Aim A ▸ According to the text on the FGCS follow-on project, what is the name of the new KL1 implementation developed for Unix-based systems?
Aim B ▸ List the parts that the FGCS follow-on project report says make up the parallel inference system.
Aim C ▸ Carry the FGCS follow-on project report forward from its final sentence.

Extract provided ▸
□ □ □ □ □ □ □
Results of the research and development conducted on parallel basic software in the FGCS follow-on project are reported. The principal objective of the project is in dissemination of the technologies developed in the FGCS main project based on concurrent logic programming.

To reach the objective, the software systems developed in the FGCS project on parallel inference machines (PIMs) required a more widely available platform for their broader utilization. PIMs were evaluated in further depth and a new implementation of a concurrent logic programming language KL1 for Unix-based systems, KLIC, was developed based upon the results. Principal basic software systems on PIM were ported to KLIC, including a parallel database management system Kappa and a parallel bottom-up theorem prover MGTP.

1 Introduction

In the Fifth Generation Computer Systems (FGCS) project conducted in fiscal years of 1982 through 1992, its parallel inference system was developed to provide massive processing power with a comfortable software development environment based on concurrent logic programming. The parallel inference system consists of parallel inference machines [7], parallel implementations of a concurrent logic programming language KL1 upon them and basic software systems [2][17].

Through development of numerous experimental parallel application software systems, the parallel inference system was proved to provide superior processing power and a comfortable environment for efficient software development. However, the system based on special purpose hardware had some drawbacks that prevented wider utilization of the system and application systems on it.
□ □ □ □ □ □ □
Extracted data ▸
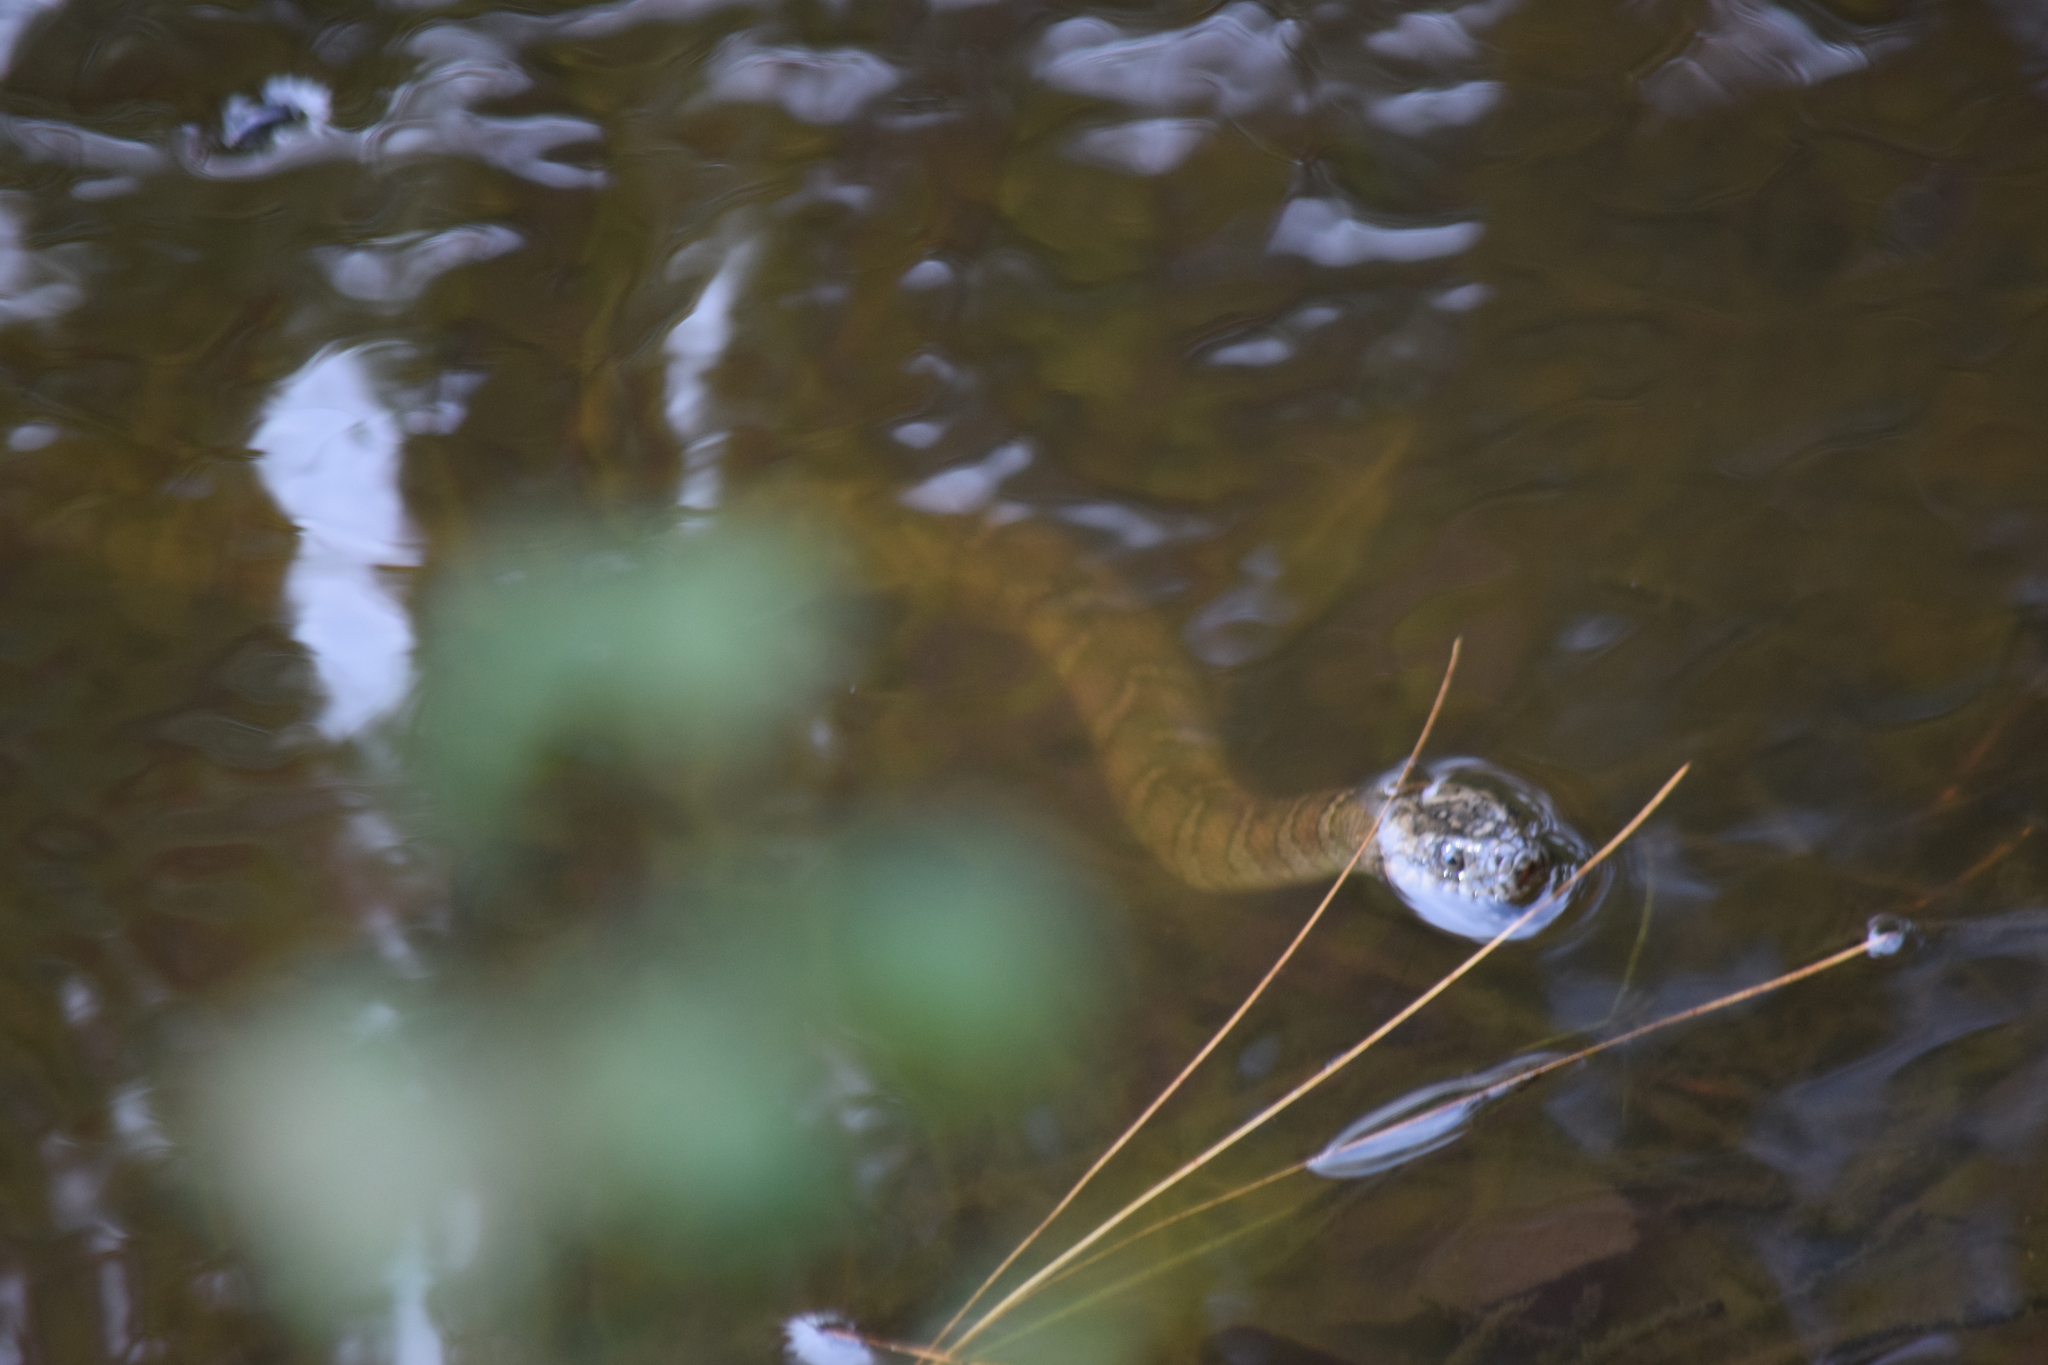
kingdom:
□ □ □ □ □ □ □
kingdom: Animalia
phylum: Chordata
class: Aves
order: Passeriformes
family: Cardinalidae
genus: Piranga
□ □ □ □ □ □ □
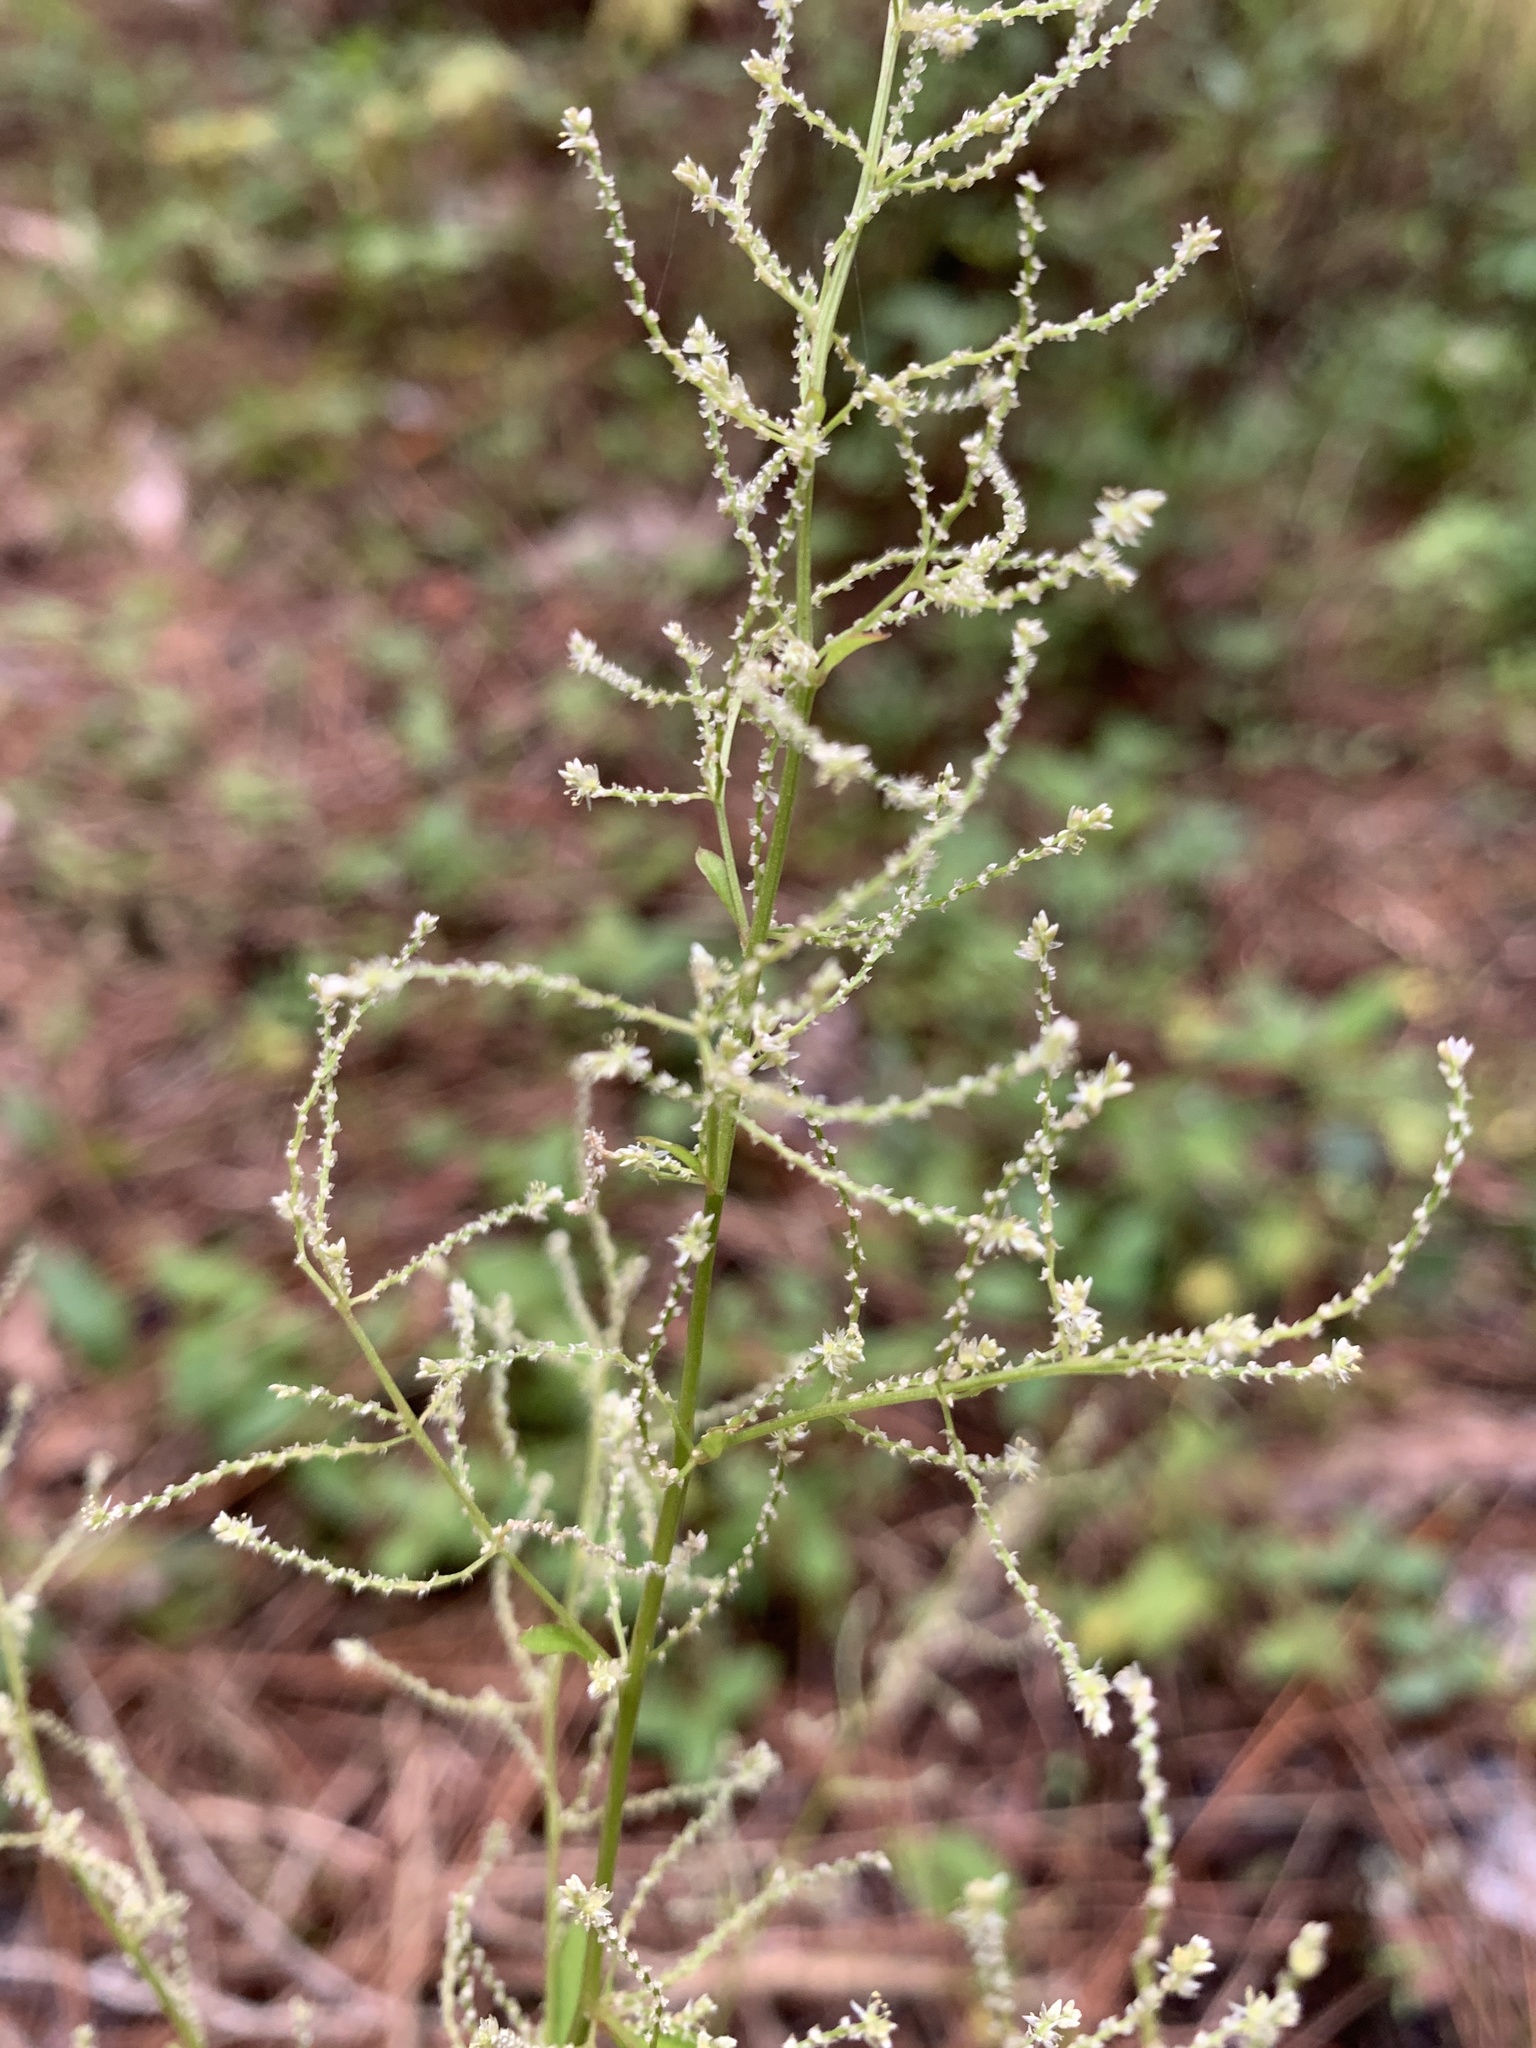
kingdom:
□ □ □ □ □ □ □
Final answer A ▸ KLIC

Final answer B ▸
- Parallel inference machines
- Parallel implementations of the concurrent logic programming language KL1 upon them
- Basic software systems

Final answer C ▸
The KL1 language system and basic software systems have been redesigned and reconstructed on computer systems commonly available in the market for wider availability and easier access. This paper gives an overview of the research and development on this area in the FGCS follow-on project.

1.1 Motivation and Objectives

The parallel inference system built in the FGCS project had the following drawbacks.
These had been obstacles for broader utilization of the software developed in the FGCS project.

To get rid of these obstacles, the following had to be provided.

1.2 R&D Overview

The requirements described above led us to design a new implementation of KL1 for Unix-based computer systems, named KLIC.

For higher portability, KLIC uses the language C as an intermediate language for compilation of KL1 programs, rather than going down directly to the machine instruction or the microprogram level as was done with PIMs. However, it is not the only difference between KLIC and PIM implementations. Many of the design decisions were remade for different reasons.

Through deeper analyses of the KL1 implementation on PIM with many experimental parallel application software on it, we could more quantitatively evaluate various implementation ideas, which influenced the design of KLIC considerably. The difference of the target hardware caused redesigning, of course. Some of the implementation ideas that needed architectural support for efficient processing were given up and several new ideas were incorporated instead.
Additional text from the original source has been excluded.